2019年3月期に当社グループがShire社の買収により取得したシャイアー・ファーマシューティカルズLLC社に対して、2019年6月に、米国司法省ボストン地方検事局から召喚状(subpoena)が発行されました。当該召喚状において、遺伝性血管性浮腫の治療薬であるフィラジルやCINRYZEを含むShire社の医薬品を使用するメディケア・プログラム上の患者に対して財政支援を行う非営利団体(501(c)(3))とShire社の関係について情報の提出を求められております。当社グループは当該調査に協力しております。
③ 米国司法省からの民事調査要請
2020年2月19日、当社グループは、米国司法省ワシントンDC地方検事局から民事調査要請書を受領しました。当該民事調査要請書は、主にトリンテリックスの販売促進に関連して、オフラベル使用(適応外使用)の販売および反キックバック法に対する違反の可能性の調査の一環として、情報の提供を求めるものです。当社グループは、司法省による当該調査に協力しております。

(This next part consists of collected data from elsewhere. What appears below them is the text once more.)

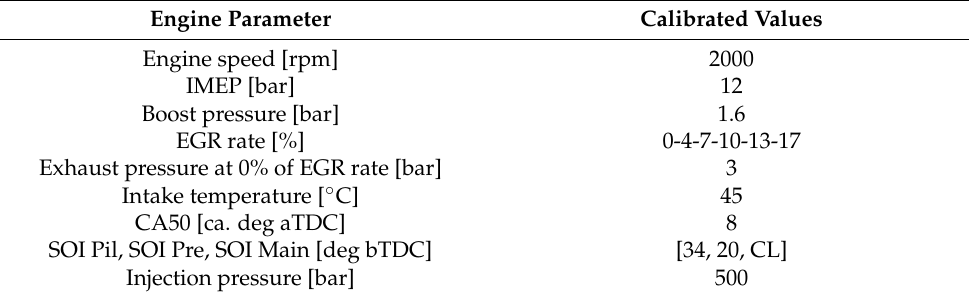
Table 6. Engine operating conditions during EGR rate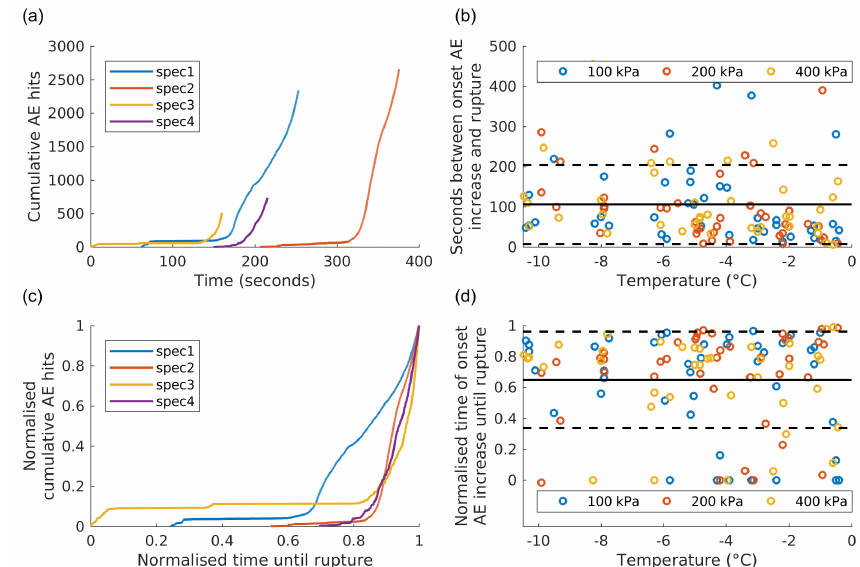
Figure 5. Time series of (a) cumulative AE hits and (c) normalised cumulative AE hits with 400kPa normal stress and at − 4 ◦ C. Time zero corresponds to the shear start of the experiments (spec1–4). Curves starting at x > 0 represent tests in which the first AE signals were recorded a certain time after shear start. The temperature-dependent time between onset of AE increase and rupture is displayed in seconds (b) and normalised (d) . The black lines indicate the overall mean while the dashed lines indicate the standard deviation range. Tests at 800kPa were not considered in (b) and (d) because they were only conducted at temperatures between − 0 . 5 and − 4 ◦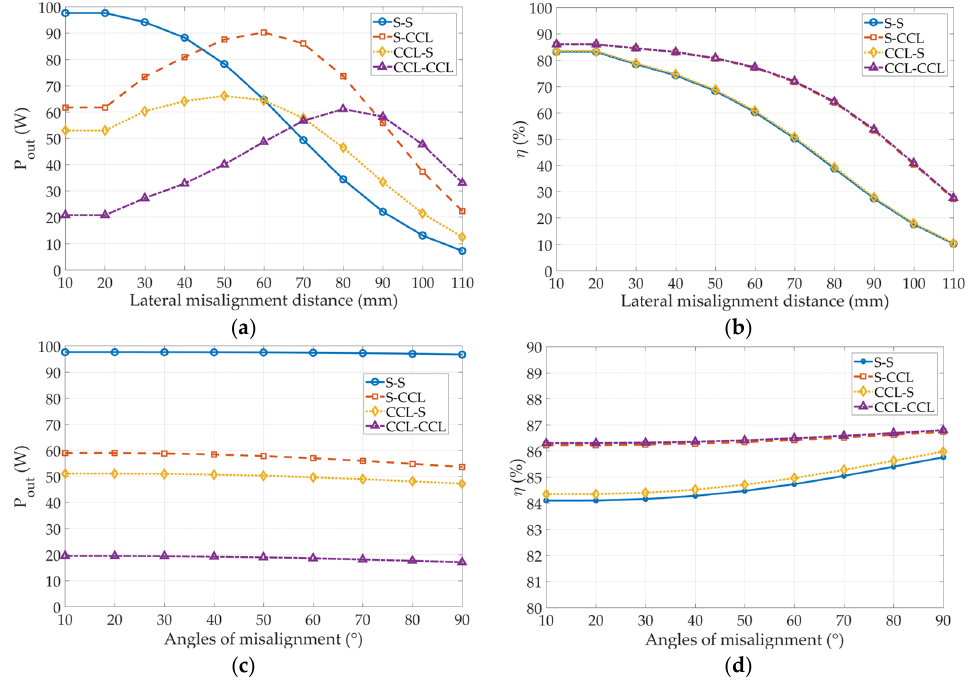
Figure 17. ( a ) Transmitting powers and ( b ) power transfer efficiencies for various topologies in lateral misalignment; ( c ) transmitting powers and ( d ) power transfer efficiencies for various topologies in angled misalignment.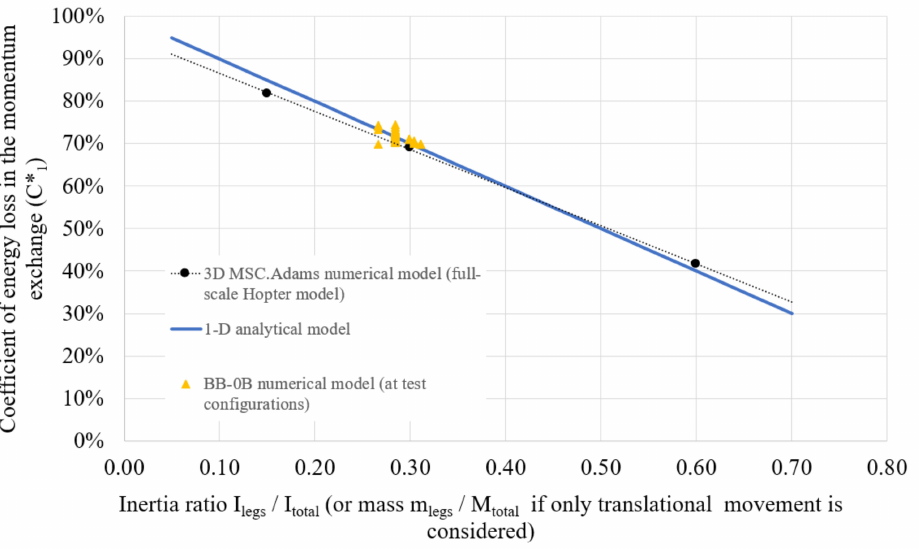
Figure 9. Jumping efficiency factor ( C ∗ Hopter ( M total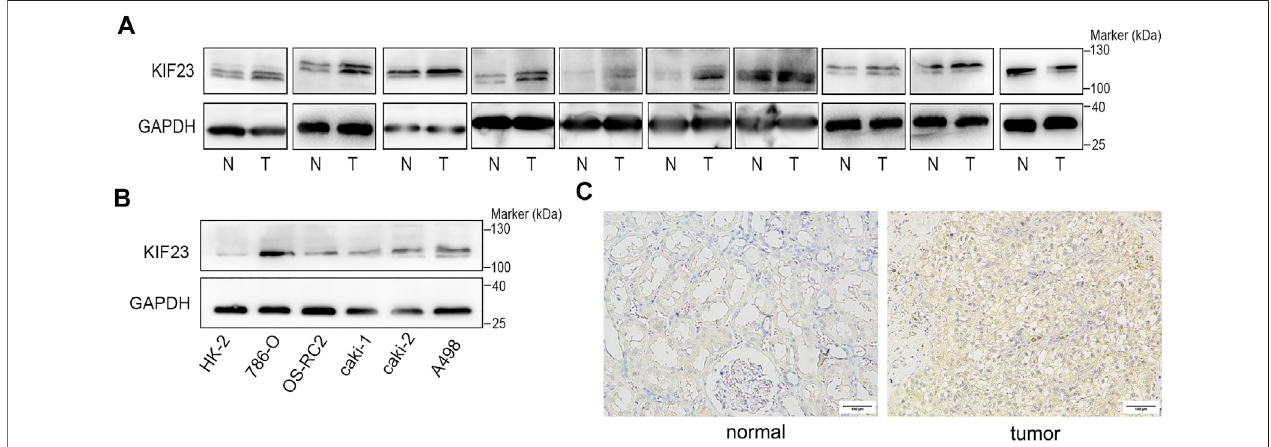
FIGURE 8 | KIF23 is overexpressed in ccRCC cell lines and tissues. (A) The expression level of KIF23 in 10 paired ccRCC samples. (B) KIF23 protein levels in ccRCC cell lines (786-O, OS-RC-2, caki1, caki2, and A498) and HK-2 were assessed using Western blot assays. (C) Immunohistochemistry staining of KIF23 expression level in ccRCC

2020年2月28日、当社グループは、米国司法省ワシントンDC地方検事局から民事調査要請書を受領しました。当該民事調査要請書は、IG皮下注射製剤であるCUVITRU、HYQVIAおよびGAMMAGARDの販売促進に関連して、フロリダ州のアレルギーセンターに対してキックバックを行った可能性の調査の一環として、情報の提供を求めるものです。当社グループは、司法省による当該調査に協力しております。